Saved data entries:
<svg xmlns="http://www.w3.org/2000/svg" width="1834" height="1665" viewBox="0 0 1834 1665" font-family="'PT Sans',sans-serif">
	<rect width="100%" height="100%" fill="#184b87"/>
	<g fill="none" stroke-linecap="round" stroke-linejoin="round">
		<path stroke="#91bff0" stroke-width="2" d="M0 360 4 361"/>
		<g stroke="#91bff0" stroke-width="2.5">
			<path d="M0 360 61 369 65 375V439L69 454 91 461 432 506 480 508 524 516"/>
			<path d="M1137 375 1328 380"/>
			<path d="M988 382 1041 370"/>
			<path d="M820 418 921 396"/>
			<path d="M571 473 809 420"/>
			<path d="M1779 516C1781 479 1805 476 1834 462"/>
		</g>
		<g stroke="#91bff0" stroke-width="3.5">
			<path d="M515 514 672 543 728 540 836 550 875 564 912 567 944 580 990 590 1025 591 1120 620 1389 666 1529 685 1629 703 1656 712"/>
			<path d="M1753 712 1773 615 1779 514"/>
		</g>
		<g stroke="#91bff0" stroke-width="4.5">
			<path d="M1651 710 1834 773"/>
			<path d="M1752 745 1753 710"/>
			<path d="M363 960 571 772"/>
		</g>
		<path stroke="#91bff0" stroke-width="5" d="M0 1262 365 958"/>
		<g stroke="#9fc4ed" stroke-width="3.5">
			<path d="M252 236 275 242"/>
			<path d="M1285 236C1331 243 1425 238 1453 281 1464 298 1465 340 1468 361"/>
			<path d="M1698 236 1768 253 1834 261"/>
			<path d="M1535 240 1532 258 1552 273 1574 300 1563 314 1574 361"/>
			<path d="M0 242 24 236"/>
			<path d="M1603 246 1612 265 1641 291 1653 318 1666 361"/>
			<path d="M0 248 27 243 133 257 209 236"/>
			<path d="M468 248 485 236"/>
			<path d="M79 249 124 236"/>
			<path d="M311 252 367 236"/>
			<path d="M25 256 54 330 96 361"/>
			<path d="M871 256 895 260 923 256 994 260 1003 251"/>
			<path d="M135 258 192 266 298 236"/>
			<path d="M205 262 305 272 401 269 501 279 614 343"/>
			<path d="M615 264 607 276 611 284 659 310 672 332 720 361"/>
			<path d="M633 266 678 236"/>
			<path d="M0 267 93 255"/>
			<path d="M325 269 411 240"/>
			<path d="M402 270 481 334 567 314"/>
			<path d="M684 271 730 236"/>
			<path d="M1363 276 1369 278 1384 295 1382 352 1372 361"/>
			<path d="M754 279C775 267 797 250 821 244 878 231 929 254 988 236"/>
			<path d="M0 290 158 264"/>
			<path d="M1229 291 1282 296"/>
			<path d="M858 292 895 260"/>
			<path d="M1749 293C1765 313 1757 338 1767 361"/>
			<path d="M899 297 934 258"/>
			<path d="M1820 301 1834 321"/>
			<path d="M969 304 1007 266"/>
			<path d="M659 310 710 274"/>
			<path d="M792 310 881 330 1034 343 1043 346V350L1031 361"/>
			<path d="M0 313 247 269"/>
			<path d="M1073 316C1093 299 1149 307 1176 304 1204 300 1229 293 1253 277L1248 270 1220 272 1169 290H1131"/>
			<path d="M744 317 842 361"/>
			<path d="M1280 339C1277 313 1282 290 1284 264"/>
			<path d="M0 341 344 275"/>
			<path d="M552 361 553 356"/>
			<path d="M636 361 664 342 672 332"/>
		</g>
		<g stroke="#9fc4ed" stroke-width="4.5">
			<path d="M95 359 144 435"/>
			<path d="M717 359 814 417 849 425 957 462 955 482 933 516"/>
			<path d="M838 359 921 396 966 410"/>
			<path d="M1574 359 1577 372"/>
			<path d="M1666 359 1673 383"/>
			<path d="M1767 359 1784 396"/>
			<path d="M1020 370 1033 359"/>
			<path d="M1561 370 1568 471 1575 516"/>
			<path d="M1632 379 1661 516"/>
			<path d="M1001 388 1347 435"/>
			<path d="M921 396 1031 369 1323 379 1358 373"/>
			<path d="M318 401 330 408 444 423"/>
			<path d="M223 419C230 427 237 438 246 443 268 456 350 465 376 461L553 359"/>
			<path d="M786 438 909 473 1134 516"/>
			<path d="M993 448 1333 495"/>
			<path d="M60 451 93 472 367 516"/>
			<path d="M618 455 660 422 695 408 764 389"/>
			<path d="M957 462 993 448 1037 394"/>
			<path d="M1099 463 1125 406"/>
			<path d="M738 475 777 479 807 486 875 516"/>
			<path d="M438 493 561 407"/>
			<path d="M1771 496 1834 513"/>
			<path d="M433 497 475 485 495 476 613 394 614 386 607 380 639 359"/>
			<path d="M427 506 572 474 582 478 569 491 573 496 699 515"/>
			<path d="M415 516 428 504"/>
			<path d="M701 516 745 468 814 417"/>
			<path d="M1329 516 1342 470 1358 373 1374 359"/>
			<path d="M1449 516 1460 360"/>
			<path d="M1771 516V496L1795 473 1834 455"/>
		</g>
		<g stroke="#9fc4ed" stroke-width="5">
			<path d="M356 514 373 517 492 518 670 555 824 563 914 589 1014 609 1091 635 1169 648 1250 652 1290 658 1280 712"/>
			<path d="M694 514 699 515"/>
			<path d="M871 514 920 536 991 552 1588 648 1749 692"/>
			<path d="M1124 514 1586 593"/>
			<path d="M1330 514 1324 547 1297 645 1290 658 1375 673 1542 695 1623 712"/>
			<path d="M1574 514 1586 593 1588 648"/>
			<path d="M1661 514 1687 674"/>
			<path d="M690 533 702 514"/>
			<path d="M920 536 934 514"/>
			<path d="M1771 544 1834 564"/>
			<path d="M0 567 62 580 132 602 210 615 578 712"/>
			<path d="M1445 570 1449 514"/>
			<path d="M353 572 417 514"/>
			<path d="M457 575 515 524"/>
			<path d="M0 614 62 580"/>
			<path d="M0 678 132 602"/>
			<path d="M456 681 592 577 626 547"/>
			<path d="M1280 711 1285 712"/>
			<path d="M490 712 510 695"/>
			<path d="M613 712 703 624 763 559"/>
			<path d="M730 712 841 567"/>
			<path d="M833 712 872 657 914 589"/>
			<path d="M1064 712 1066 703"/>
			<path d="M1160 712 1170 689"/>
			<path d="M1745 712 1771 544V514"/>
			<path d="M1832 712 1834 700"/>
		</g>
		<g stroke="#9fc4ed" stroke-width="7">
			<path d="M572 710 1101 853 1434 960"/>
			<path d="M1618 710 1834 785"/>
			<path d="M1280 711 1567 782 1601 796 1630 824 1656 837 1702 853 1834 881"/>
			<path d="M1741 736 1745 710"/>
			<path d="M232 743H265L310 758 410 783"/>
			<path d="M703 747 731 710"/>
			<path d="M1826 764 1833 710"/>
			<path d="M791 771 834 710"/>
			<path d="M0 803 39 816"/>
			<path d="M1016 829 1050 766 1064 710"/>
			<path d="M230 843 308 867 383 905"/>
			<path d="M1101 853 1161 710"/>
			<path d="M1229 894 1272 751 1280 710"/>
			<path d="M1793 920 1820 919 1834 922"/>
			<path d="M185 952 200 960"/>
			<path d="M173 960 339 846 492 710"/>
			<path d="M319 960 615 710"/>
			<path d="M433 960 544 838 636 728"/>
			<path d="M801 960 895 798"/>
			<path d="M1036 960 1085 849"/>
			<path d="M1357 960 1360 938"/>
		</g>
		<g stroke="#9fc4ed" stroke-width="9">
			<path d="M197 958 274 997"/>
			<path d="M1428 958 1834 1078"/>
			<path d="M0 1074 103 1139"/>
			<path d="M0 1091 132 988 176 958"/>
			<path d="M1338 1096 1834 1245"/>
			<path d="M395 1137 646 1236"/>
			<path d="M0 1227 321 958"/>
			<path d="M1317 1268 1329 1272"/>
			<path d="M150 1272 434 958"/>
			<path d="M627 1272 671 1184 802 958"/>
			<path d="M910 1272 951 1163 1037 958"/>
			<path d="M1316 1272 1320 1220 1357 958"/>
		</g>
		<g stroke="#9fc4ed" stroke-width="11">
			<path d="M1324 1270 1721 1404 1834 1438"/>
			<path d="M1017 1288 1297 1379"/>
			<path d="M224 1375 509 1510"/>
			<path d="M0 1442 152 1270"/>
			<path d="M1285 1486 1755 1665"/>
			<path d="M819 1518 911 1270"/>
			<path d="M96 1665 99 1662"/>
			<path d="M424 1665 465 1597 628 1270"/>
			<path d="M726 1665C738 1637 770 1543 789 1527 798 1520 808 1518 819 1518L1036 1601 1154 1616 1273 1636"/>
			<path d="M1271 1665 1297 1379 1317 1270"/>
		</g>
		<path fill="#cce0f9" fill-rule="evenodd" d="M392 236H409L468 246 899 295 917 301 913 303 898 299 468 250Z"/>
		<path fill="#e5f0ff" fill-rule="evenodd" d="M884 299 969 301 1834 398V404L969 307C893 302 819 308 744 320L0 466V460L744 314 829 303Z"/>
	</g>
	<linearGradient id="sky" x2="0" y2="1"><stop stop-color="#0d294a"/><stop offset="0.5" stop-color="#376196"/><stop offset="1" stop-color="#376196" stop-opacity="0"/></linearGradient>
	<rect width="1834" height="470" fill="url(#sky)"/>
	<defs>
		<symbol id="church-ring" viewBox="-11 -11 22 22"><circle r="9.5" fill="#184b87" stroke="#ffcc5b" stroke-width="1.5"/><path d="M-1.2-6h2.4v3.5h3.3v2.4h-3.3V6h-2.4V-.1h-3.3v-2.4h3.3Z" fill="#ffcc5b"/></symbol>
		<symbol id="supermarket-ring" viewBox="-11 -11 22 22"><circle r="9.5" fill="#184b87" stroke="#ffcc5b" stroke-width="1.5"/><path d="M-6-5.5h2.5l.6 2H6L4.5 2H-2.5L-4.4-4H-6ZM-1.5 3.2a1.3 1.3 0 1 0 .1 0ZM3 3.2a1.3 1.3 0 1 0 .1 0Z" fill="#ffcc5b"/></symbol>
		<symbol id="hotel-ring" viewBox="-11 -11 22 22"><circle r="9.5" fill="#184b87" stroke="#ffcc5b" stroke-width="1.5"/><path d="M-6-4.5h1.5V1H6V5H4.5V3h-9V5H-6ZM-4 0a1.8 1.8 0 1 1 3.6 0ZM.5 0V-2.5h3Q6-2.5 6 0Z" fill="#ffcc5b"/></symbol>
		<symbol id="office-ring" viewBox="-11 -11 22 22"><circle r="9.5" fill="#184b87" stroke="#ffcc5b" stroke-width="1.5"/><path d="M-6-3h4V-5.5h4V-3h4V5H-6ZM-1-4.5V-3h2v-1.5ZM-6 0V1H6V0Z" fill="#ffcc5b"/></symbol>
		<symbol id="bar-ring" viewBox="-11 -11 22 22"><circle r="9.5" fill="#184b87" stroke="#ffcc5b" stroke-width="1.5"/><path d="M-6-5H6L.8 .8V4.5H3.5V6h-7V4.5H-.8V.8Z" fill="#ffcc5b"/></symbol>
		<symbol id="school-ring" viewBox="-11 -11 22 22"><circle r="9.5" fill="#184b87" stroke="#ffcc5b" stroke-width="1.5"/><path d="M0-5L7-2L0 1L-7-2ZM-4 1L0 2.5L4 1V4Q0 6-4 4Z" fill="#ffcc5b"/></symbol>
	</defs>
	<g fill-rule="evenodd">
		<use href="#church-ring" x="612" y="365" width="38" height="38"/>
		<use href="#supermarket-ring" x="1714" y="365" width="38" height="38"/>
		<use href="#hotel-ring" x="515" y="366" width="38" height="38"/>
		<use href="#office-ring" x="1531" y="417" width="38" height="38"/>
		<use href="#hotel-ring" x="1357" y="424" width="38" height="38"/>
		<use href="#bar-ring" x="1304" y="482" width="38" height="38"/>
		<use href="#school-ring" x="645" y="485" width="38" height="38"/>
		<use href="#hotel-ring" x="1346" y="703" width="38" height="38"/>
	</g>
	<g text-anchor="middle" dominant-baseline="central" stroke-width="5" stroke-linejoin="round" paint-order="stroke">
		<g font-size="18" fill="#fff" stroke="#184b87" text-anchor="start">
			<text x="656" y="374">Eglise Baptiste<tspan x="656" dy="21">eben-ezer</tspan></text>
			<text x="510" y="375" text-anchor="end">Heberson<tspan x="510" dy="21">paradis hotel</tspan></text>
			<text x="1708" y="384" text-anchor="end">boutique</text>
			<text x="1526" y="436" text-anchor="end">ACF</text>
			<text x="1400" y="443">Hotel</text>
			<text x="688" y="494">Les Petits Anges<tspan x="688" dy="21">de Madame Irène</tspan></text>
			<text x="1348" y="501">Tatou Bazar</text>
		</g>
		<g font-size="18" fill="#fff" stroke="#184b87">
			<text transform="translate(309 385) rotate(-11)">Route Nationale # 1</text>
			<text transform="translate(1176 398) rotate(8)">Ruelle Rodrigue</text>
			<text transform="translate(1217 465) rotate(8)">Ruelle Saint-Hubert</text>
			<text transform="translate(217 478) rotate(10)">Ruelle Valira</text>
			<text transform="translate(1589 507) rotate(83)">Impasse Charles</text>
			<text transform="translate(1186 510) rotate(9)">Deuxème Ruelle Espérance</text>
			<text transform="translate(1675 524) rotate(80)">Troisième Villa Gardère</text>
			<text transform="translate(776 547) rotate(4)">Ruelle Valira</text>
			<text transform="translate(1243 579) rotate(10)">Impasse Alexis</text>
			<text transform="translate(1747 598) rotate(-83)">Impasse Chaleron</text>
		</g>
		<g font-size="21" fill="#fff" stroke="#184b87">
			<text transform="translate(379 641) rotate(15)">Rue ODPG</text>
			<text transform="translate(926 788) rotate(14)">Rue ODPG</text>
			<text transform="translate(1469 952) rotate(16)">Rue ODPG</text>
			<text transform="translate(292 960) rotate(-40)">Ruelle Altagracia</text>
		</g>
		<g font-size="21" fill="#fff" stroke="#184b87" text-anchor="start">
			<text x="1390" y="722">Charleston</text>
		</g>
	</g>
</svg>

YOUR GOAL: Give the number of lines in the records above that contain the word "linejoin", and nothing more.

EXERCISE RESULT: 2